Kane do ligi trafił z numerem 4 w drafcie 2009, gdzie został wybrany przez Atlanta Thrashers. W 574 meczach sezonów zasadniczych zdobył 354 punkty (186G + 168A) dla Thrashers, Winnipeg Jets, Sabres i Sharks. W trwających jeszcze rozgrywkach, dla dwóch klubów, w których w tym czasie grał, uzbierał 54 „oczka” (29G + 25A).
Wszystkie gole ligowe Evandera Kane'a z sezonu 2016/17.
Rozgrywki 2017/18 były dziewiątym zawodowym sezonem napastnika pochodzącego z Vancouver, a zarazem pierwszym, w którym dotarł ze swoją drużyną do fazy play-off. Przenosiny do San Jose umożliwiły mu wreszcie zasmakowanie rozgrywek postsezonowych, w których rozegrał 9 meczów, strzelając 4 bramki i zaliczając asystę. Pomimo rozciętego ramienia i kontuzjowanego kolana walczył dzielnie w 2.rundzie play-off z hokeistami Vegas Golden Knights, którzy okazali się jednak lepsi i obecnie szykują się do wielkiego finału NHL.

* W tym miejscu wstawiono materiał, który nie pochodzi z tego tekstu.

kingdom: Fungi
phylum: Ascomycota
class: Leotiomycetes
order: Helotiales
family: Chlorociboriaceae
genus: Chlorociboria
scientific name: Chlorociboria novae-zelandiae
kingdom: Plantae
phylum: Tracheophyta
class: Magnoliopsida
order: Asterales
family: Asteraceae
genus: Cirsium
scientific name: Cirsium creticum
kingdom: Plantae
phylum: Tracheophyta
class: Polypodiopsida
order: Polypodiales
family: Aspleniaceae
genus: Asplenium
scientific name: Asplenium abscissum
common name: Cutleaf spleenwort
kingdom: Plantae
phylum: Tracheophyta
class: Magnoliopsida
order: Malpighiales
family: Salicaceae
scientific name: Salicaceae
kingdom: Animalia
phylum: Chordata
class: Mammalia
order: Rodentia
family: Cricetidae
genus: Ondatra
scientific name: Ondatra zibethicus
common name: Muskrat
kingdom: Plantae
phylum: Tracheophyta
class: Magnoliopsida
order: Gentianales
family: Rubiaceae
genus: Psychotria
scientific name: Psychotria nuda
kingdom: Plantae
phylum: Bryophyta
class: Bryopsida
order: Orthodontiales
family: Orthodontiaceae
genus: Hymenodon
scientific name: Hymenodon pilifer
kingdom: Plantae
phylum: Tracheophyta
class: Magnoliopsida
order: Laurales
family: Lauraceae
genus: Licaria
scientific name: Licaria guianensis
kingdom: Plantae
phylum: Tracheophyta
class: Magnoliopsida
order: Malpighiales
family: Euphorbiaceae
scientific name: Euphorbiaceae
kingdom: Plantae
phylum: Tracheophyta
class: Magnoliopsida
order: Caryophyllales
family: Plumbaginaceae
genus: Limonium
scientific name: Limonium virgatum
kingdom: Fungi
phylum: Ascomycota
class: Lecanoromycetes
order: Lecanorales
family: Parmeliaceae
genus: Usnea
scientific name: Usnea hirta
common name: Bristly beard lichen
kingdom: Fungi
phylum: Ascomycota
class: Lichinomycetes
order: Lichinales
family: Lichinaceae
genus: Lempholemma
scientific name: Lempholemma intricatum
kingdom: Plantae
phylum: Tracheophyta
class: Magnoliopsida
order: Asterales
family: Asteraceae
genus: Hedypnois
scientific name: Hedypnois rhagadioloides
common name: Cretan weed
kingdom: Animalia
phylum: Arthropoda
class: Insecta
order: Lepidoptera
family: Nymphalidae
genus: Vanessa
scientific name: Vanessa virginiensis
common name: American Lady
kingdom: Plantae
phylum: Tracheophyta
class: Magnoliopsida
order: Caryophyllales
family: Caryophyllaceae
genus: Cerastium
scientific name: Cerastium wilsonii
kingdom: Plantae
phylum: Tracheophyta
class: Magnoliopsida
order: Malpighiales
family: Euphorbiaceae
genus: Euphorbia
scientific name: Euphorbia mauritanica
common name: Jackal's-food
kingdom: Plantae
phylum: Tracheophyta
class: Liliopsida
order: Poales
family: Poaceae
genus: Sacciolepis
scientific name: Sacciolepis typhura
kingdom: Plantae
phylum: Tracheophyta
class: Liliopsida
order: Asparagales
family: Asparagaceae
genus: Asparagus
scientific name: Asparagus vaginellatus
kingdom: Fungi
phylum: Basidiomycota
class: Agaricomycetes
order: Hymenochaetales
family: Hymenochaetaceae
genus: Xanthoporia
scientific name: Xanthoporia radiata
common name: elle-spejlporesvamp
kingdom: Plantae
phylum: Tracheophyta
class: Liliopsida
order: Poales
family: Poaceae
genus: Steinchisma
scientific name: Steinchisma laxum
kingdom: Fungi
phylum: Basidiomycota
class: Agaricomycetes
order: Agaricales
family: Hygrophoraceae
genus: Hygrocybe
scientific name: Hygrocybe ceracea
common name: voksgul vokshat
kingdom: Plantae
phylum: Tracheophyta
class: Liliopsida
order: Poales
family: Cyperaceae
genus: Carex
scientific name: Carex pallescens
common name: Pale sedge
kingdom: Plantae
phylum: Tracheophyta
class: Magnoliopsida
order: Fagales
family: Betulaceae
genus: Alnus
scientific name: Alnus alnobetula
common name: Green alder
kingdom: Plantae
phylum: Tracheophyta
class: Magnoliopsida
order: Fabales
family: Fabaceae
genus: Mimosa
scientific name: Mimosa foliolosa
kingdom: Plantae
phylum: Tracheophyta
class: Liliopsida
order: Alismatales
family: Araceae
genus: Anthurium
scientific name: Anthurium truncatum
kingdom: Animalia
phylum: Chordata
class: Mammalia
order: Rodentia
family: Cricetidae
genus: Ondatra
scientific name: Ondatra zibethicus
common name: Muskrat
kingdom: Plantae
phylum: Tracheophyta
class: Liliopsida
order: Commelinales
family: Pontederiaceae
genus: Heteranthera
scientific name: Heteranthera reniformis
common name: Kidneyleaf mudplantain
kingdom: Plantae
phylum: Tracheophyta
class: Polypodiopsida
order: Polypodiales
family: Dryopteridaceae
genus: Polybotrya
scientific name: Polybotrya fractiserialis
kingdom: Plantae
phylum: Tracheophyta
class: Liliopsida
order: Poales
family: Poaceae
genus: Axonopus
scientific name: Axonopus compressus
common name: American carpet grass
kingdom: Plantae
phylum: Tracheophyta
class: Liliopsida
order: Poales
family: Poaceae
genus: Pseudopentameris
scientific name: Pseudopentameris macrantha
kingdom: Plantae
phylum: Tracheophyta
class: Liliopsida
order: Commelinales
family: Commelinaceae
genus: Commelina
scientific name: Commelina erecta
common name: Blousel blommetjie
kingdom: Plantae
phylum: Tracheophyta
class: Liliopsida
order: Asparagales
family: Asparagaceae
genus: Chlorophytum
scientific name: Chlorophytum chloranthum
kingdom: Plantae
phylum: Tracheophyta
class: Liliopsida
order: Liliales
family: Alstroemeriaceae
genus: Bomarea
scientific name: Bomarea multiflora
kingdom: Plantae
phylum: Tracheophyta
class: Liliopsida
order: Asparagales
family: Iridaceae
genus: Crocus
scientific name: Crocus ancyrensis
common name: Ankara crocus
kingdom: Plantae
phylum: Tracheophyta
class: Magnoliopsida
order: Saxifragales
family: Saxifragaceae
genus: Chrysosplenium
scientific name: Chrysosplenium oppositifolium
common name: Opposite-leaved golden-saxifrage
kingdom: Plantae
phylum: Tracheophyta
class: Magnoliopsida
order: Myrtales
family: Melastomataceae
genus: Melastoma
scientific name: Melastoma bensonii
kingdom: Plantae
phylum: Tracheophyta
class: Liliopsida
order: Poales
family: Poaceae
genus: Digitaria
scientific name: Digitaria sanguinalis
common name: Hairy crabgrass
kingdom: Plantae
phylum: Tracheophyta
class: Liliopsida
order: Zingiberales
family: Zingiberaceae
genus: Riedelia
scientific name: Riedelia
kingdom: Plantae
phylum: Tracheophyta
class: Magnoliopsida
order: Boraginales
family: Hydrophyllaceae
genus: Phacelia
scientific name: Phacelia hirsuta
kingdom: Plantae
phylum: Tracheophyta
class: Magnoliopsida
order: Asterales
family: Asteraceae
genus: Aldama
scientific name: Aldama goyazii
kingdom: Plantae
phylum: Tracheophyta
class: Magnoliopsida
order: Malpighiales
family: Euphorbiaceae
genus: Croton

- Chcę wygrywać. Po tym jak zasmakowałem z tą grupą ludzi tego chleba, który zowie się play-off, wiem, że możemy z drużyną Sharks zajść znacznie dalej. Nasza przyszłość może być naprawdę ciekawa. Myślę, że jako zespół możemy być tylko lepsi. Mam duże nadzieje, co do kolejnych lat - powiedział Kanadyjczyk po tym jak zakończył występy w bieżącej kampanii.
Generalny menadżer „Rekinów”, Doug Wilson powiedział – To jest gracz, którego obserwowaliśmy od dłuższego czasu. On pasuje do naszej koncepcji gry. Na razie ma 26 lat, choć niedługo będzie miał już 27. Jest bardzo szybki i pasuje nie tylko do naszej specyfiki, ale do ogólnego trendu NHL. Pozyskać go, a później przytrzymać w naszych szeregach, było bardzo ważne dla nas. Do tej pory nie mieliśmy wielu napastników z takiego naprawdę ścisłego topu ligowego, takiej czołowej szóstki, więc skoro już uda się kogoś takiego zdobyć, to trzeba zrobić wszystko, żeby został w drużynie.